「大丈夫?泣いてたよね………何かあった?」
そう言って和歌は響の顔を覗き込んだ。
いつもよりも顔が近く、響は驚いてしまう。けれど、和歌の長く艶のある睫毛や女性が羨む白い肌が目に入り、思わず見いってしまう。
不思議そうに響の返事を待つ和歌の視線に気づき、響はハッとした。
「だ、大丈夫ですよ!何でもないです」
「本当に………?」
「欠伸しただけですよ。間抜けな顔を見られたと思って思わず顔を隠しちゃいました」
「…………泣いてない?」
響の言葉が信用出来ないのか、それでも心配してくる和歌に、今度こそしっかりと笑顔を見せようと、笑みを作った。

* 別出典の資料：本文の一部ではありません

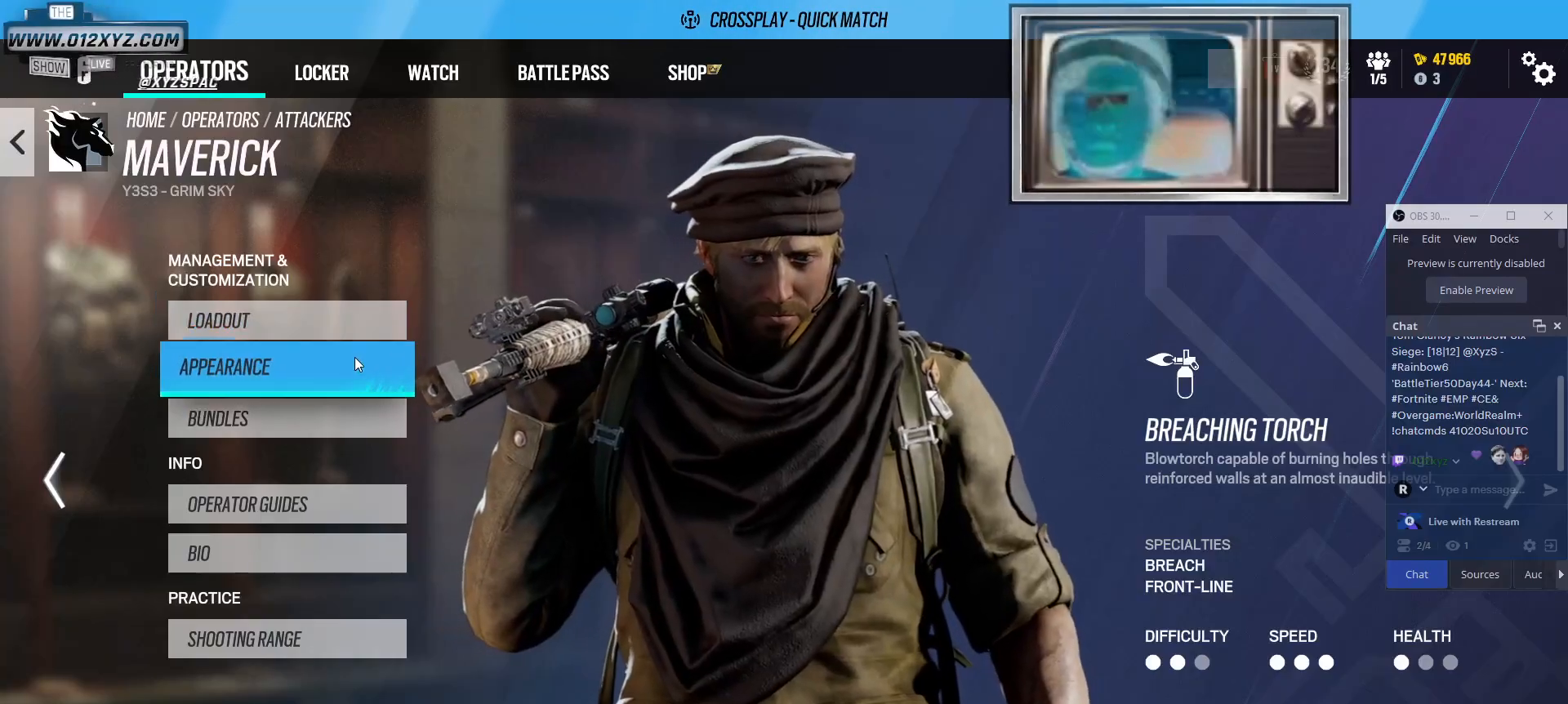
{"keys": [], "mouse": [], "events": [[200, "mouse_left", "down"], [333, "mouse_left", "up"]]}
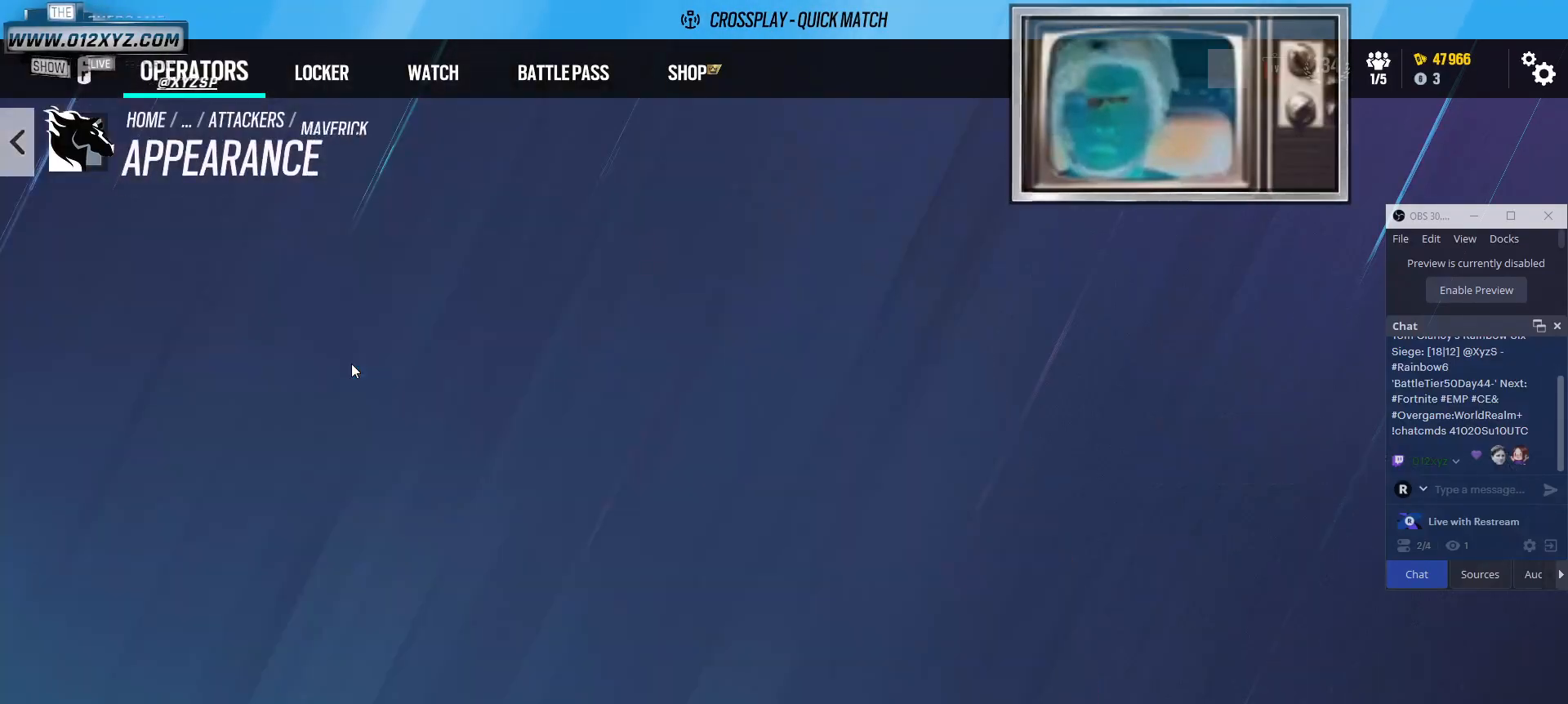
{"keys": [], "mouse": [], "events": []}
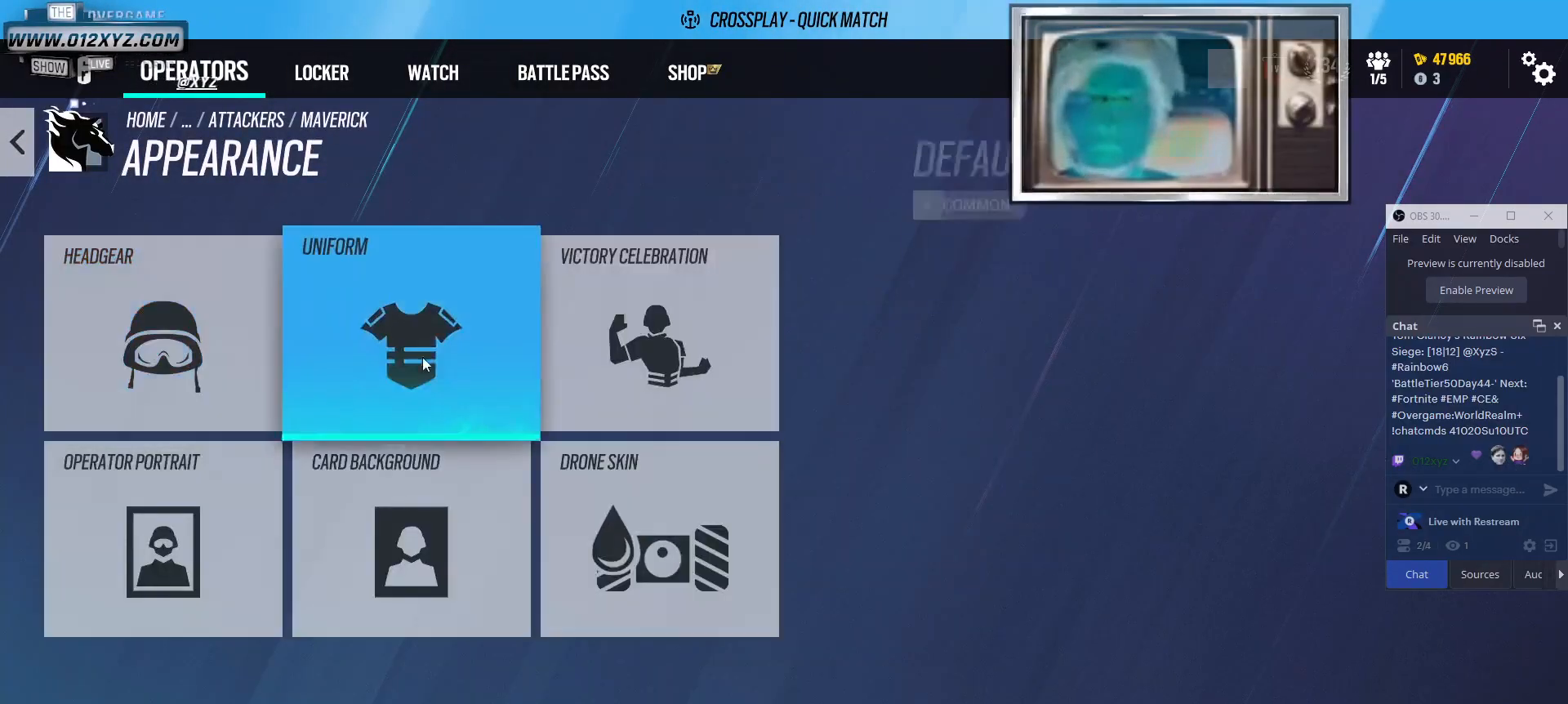
{"keys": [], "mouse": [], "events": [[200, "mouse_left", "down"], [300, "mouse_left", "up"]]}
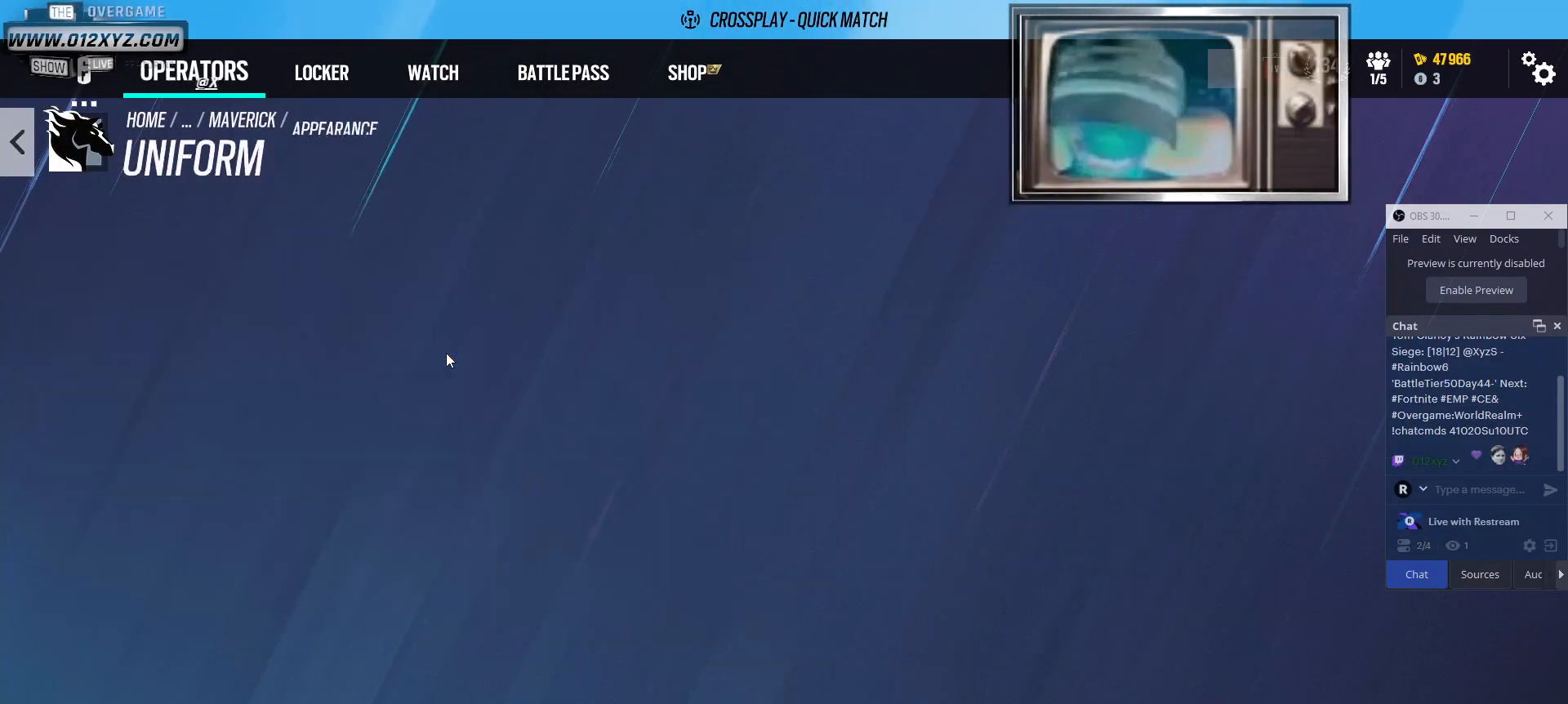
{"keys": [], "mouse": [], "events": []}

「泣いてなんかないですよ。だって……私、強いですから………」
そう、私は強いのだ。
剣を握れば、大抵の男にも勝てるだろう。体力だってあるし、護身術程度の動きだって稽古している。
そんな私は男一人の言葉で泣くはずもない。
どんなに辛い稽古でも、試合でも歯を食いしばってきたのだから。
「そうだね………。君は強いよ」
和歌の表情はどんなものだったのかはわからない。響がうつ向いたままだったから。
けれど、彼の声はとても優しかったのだけはわかった。その言葉だけが、今の響を安定させたような気がした。
部屋に帰る前に、アパートの前をこっそりと見たけれど、もうそこには千絃の車の姿はなかった。